I called his name softly.

He looked at me with his usual impassive expression. Yet, in that cold, detached gaze, I saw the image of a child barely holding on.

A young boy desperately masking his loneliness and hiding his wounds.

I imagined that this was what Richard must have been like as a child.

And in that moment of understanding, his loneliness seemed to resonate with me.

“Could I… hug you, just once?”

“What?”

His response was a mixture of disbelief and surprise, as if what I’d said was utterly absurd.

I shrugged and offered him a faint smile.

“To help me muster a little more courage and free myself from this guilt. I think it might make me feel a bit better.”

Truthfully, it wasn’t entirely for myself.

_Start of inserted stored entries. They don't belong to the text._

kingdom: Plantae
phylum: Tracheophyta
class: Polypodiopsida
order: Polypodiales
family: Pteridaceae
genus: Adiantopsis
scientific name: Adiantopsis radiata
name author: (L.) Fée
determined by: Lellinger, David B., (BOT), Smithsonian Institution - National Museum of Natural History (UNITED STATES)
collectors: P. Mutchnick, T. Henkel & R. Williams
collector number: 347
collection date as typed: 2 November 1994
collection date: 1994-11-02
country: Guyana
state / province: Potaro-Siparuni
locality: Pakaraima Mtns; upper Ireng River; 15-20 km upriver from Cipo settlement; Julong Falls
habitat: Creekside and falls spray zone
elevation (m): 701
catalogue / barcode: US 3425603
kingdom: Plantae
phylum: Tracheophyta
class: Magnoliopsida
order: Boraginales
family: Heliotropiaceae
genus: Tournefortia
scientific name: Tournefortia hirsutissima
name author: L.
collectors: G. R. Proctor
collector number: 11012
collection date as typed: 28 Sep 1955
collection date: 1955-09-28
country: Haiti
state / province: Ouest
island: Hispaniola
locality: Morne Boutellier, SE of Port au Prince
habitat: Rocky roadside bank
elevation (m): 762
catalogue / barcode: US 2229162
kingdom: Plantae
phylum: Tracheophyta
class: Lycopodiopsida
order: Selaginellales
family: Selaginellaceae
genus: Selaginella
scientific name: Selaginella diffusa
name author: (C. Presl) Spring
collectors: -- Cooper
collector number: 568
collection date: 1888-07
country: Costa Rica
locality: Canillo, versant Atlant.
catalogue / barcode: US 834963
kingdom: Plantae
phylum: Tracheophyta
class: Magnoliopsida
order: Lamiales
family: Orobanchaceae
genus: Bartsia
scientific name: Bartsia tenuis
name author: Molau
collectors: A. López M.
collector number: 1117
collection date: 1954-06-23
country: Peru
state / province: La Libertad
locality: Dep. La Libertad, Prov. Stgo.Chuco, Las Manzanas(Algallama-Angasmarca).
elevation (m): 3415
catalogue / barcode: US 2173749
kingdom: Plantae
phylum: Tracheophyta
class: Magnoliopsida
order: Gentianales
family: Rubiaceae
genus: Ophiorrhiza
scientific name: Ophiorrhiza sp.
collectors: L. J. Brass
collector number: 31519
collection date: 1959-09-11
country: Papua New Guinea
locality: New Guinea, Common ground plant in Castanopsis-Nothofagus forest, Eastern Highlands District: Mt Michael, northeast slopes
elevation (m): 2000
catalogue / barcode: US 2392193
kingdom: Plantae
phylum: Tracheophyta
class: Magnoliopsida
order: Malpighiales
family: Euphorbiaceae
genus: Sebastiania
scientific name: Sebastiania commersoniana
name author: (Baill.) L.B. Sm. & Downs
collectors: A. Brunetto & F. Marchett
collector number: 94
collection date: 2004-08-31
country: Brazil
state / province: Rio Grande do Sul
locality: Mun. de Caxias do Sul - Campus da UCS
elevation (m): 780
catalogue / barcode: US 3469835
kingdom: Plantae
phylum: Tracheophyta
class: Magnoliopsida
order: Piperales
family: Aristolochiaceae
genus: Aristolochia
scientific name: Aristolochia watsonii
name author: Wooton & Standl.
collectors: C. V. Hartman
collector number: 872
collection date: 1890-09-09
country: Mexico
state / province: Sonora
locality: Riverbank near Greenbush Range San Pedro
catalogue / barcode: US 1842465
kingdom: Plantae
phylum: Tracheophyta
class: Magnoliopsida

I wanted to embrace the child Richard once was.

To tell him he’d done well, to ask if it had been hard for him.

Richard had offered me advice and comfort countless times, but I felt I had never truly been a source of solace for him.

“I don’t see how that and this are connected,” he replied, his tone firm and skeptical.

“Then at least give me your hand.”

Realizing that a hug wasn’t going to happen, I extended my hand toward him, as if asking for a handshake.

Richard stared at my hand for a moment before sighing and reluctantly taking it.

His hand was much larger than mine, rough with calluses.

I held his hand for a moment before slowly letting it go.

“Thank you.”

“…Hmph.”

Richard frowned slightly, as if displeased, and I couldn’t help but chuckle at his expression.

“Thanks for comforting me. I’ll think over what you said about Dave.”

With that, I turned away. For some reason, the atmosphere felt awkward, and it made me a bit uncomfortable.

Thankfully, we soon arrived at the Starlight Hotel, breaking the tension.

I returned to my room right away.

Since I had no reason to go out again, I changed into a comfortable dress and sat on the bed.

By the window near the bed was a Rosier flower.

The Rosier flower still hadn’t bloomed. It remained in the same budded state as before, showing no progress.

I stared at the flower with pursed lips.

Dave’s younger sibling had the same illness as me.

Even if Dave had managed to earn 10 silver coins by attempting to kill me or 10 gold coins for testifying for me, neither would have been nearly enough to save his sibling.

An unbloomed Rosier flower alone cost 5,000 gold.

Unless by some miracle he found one in the wild, Dave could work his entire life and still not afford to cure his sibling.

What’s worse, his sibling’s condition was far more severe than mine.

While I was still able to walk around, his sibling couldn’t even stand on their own anymore.

In that child, I saw a vision of my own future.

If the Rosier flower didn’t bloom, I, too, would end up like that child. And eventually, I would die.

The vague concept of death felt a bit more real now.

When my condition worsened, I’d likely lose the ability to walk, just like that child…

Still, there were two small things I could be grateful for.

First, I had two Rosier flower pots.

Second, I now knew how to make the flower bloom.

“Richard.”

As I sat there in my room, I suddenly called out to him, who was still working nearby.

He looked at me, puzzled, wondering what I wanted to say this time.

“Once the trial is over, and if Dave wakes up safely…”

I hesitated, anticipating his rejection, but continued.

“How about we take Dave and his sibling with us?”

“Fine.”

“…I knew it’d be too much. Even I think it’s a bit…”

I trailed off, already convinced he’d refuse, but then I processed his words again.

He hadn’t rejected the idea—he had agreed.

Dumbfounded, I widened my eyes and stared at him, who responded casually.

“If it’ll ease your mind, then do it.”